LLaFS: When Large Language Models Meet Few-Shot Segmentation
Lanyun Zhu, Tianrun Chen, Deyi Ji, Jieping Ye, Jun Liu
TL;DR
LLaFS introduces a novel framework that leverages large language models to perform few-shot segmentation by translating image understanding into a text-driven polygon prediction task. It couples a segmentation-task instruction with a fine-grained in-context instruction, enabling the LLM to propose a 16-point polygon that delineates target objects, followed by a lightweight refinement network to yield precise masks. The approach is trained with pseudo-sample curriculum pretraining, using progressively harder synthetic data to augment limited labeled samples. Across PASCAL-5^i and COCO-20^i, LLaFS achieves state-of-the-art results, underscoring the potential of LLMs for cross-modal few-shot vision tasks and suggesting a path toward multi-domain, LLM-enabled perception systems.
Abstract
This paper proposes LLaFS, the first attempt to leverage large language models (LLMs) in few-shot segmentation.
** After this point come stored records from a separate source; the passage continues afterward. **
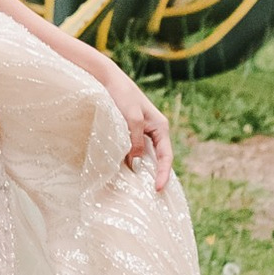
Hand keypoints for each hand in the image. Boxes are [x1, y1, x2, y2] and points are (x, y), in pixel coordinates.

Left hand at [97, 62, 172, 192]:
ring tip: (139, 188)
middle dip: (156, 175)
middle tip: (150, 195)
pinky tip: (126, 171)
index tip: (157, 189)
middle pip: (159, 158)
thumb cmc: (122, 95)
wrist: (108, 79)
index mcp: (160, 127)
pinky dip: (133, 161)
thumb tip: (135, 163)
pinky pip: (136, 150)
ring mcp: (143, 131)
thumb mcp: (131, 118)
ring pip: (146, 155)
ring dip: (143, 170)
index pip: (166, 156)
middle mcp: (155, 131)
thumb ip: (135, 141)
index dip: (163, 173)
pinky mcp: (131, 131)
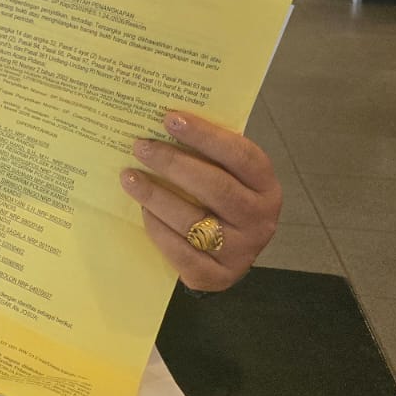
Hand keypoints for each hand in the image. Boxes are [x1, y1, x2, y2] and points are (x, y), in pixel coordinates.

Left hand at [120, 111, 280, 291]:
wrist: (224, 256)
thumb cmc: (218, 202)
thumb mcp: (226, 176)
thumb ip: (208, 154)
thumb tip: (165, 120)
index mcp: (266, 187)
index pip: (240, 155)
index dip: (205, 135)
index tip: (169, 118)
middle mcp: (259, 219)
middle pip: (215, 187)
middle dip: (173, 163)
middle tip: (141, 146)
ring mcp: (240, 251)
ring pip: (192, 219)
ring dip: (155, 195)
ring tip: (129, 177)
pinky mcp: (216, 277)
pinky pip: (179, 250)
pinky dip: (157, 228)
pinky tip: (142, 210)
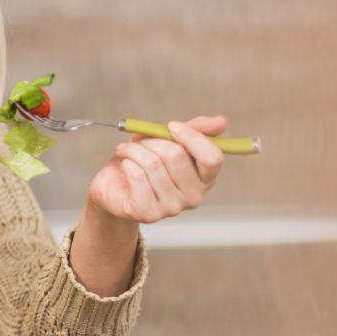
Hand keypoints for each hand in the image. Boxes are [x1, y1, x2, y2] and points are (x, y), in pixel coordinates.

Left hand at [87, 115, 226, 223]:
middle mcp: (194, 196)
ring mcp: (173, 208)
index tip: (171, 126)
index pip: (213, 157)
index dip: (192, 137)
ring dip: (134, 150)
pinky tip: (125, 166)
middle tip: (139, 141)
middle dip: (152, 141)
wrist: (114, 187)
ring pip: (153, 163)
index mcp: (205, 178)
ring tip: (126, 151)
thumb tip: (222, 121)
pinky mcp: (149, 214)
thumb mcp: (169, 142)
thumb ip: (195, 131)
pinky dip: (127, 163)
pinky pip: (137, 176)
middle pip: (177, 156)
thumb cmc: (143, 163)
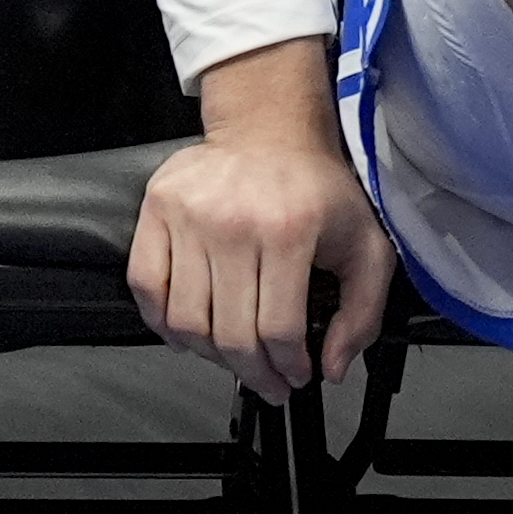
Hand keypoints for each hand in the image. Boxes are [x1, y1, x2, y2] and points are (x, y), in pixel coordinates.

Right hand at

In contrast to the conventional few-shot segmentation methods that only rely on the limited and biased information from the annotated support images, LLaFS leverages the vast prior knowledge gained by LLM as an effective supplement and directly uses the LLM to segment images in a few-shot manner. To enable the text-based LLM to handle image-related tasks, we carefully design an input instruction that allows the LLM to produce segmentation results represented as polygons, and propose a region-attribute table to simulate the human visual mechanism and provide multi-modal guidance. We also synthesize pseudo samples and use curriculum learning for pretraining to augment data and achieve better optimization. LLaFS achieves state-of-the-art results on multiple datasets, showing the potential of using LLMs for few-shot computer vision tasks.